Once this confidence barrier is breached, we could soon see a mass rollout. “There are already hundreds of thousands of interactive water heaters on the grid today — we’re just adding a chip,” he said.
The benefits of smart technologies outweigh the costs
RMI’s incremental cost projections on a per-unit basis for its basket of technologies is culled from industry interviews. Costs range from $5 per water heater and $10 per household plug load — presuming they’re modern enough to have the industry-standard digital interface being developed for plug-and-play applications such as these — up to $100 per networked, responsive EV.
As for the two energy storage technologies, RMI’s report priced them at $50 per kilowatt-hour for ceramic brick heating storage and $228 per kilowatt-hour for ice-making air conditioning system of the kind built by Ice Energy. Importantly, these costs include all the upfront capital of the systems themselves, unlike the per-unit costs for the other technologies modeled, Dyson noted.
These costs shook themselves out in the analysis, with RMI choosing to front-load the cheapest technologies, some of which actually paid for themselves when compared to their share of avoided costs. “Water heaters, EVs, and plug loads require only a relatively small investment in communications technologies to enable flexibility,” all at costs that are more than outweighed by their commensurate share of per-unit benefits to the range of improvements laid out in the model.
In fact, while commercial building space heating comes with extra costs for dedicated thermal storage capacity, it more than makes up for that cost in its assistance in reducing winter peaks. That gives it a massive per-unit benefit in terms of reducing renewable energy curtailment in RMI’s model, given that West Texas wind is most often curtailed in wintertime.
Residential plug loads, EVs and grid-responsive water heaters were also cost-effective in reducing curtailment, given their low per-unit costs. Residential thermal heat and ice storage, which cost thousands of dollars, weren’t as effective in reducing curtailment, but ice-cooled AC did help reduce summer peaks.

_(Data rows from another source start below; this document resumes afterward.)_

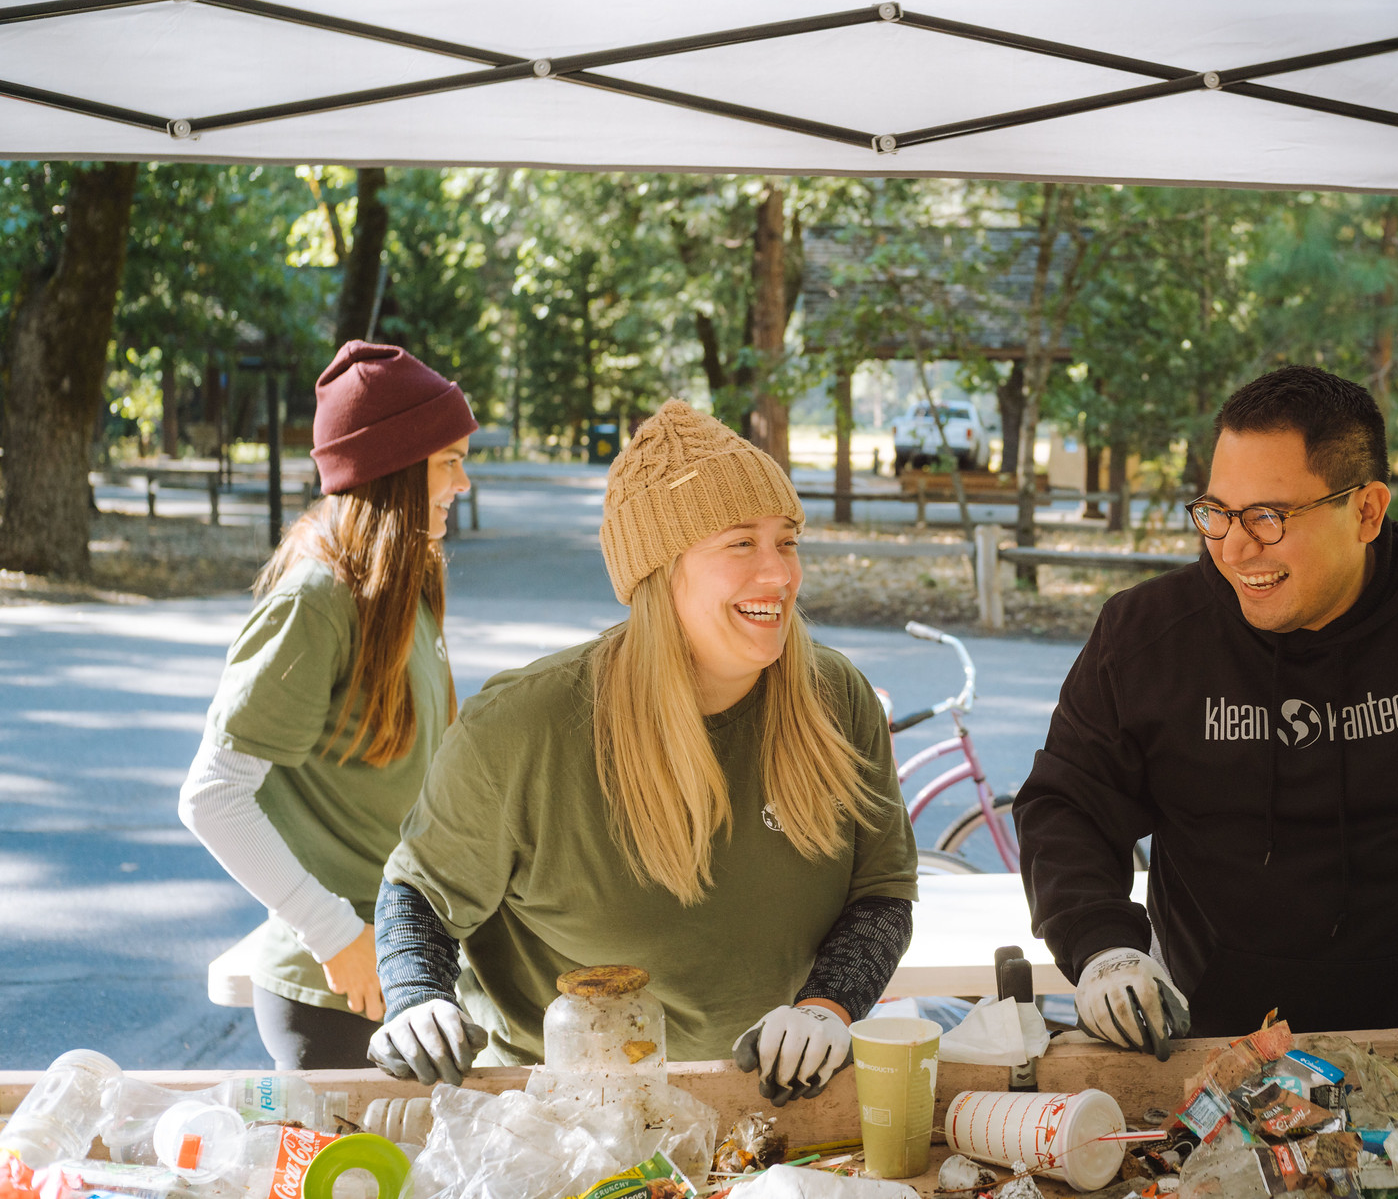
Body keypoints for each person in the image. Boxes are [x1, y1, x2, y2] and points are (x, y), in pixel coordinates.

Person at [1015, 365, 1398, 1084]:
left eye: (1269, 518)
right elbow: (1065, 804)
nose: (1235, 549)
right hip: (1198, 1057)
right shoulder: (1148, 635)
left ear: (1368, 512)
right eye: (1217, 512)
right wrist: (1102, 948)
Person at [369, 401, 918, 1104]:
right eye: (741, 544)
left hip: (763, 1106)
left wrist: (826, 1008)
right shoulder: (523, 726)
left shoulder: (833, 697)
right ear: (661, 572)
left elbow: (881, 893)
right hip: (557, 1116)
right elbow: (417, 891)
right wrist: (416, 996)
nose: (779, 574)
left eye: (788, 541)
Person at [178, 341, 475, 1069]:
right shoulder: (315, 600)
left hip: (412, 960)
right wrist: (338, 937)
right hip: (340, 990)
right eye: (448, 462)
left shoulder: (407, 584)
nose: (463, 483)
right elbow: (212, 797)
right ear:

Capital-intensive technologies also suffered from the fact that, in RMI’s model, they were implemented after everything less expensive had already had a chance to reduce the highest marginal costs associated with avoided curtailments, demand peaks and gas-fired power generation, noted Cara Goldenberg, an associate with RMI’s electricity practice and report co-author. As the beneficial effects of flexible demand feed back into lower market clearing prices for peak hours and reduced curtailment, revenues for renewable energy in the state’s market also increased, she noted.
RMI didn’t model standard air conditioning and heating demand response systems, choosing instead those technologies that come with some form of storage, to provide more certainty that they’ll be available both at a moment’s notice and for potentially multi-hour blocks of time. That’s because demand flexibility is expected to be reliable and secure enough to avoid new power plants that will take at least five years to bring online, Dyson said.
Proof that gas isn’t the only answer
Utilities are still taking their first tentative steps toward relying on distributed, demand-side energy resources like these to replace future power plants, led by California’s investor-owned utilities and extending to other solar-rich states such as Hawaii and Arizona.
Dyson hopes that RMI’s analysis can help Texas state grid operator ERCOT, along with other states and grid operators facing decisions on how to integrate more and more wind and solar onto their grids, avoid assuming that more natural-gas-fired power plants are the answer.
“We have seen a lot of analysis come out that says, ‘We can’t make it to X percent renewables because there’s this fundamental mismatch,’” he said. “What we’ve done in this paper is say exactly how much, with a representative sample of demand flexibility, we can solve that problem.”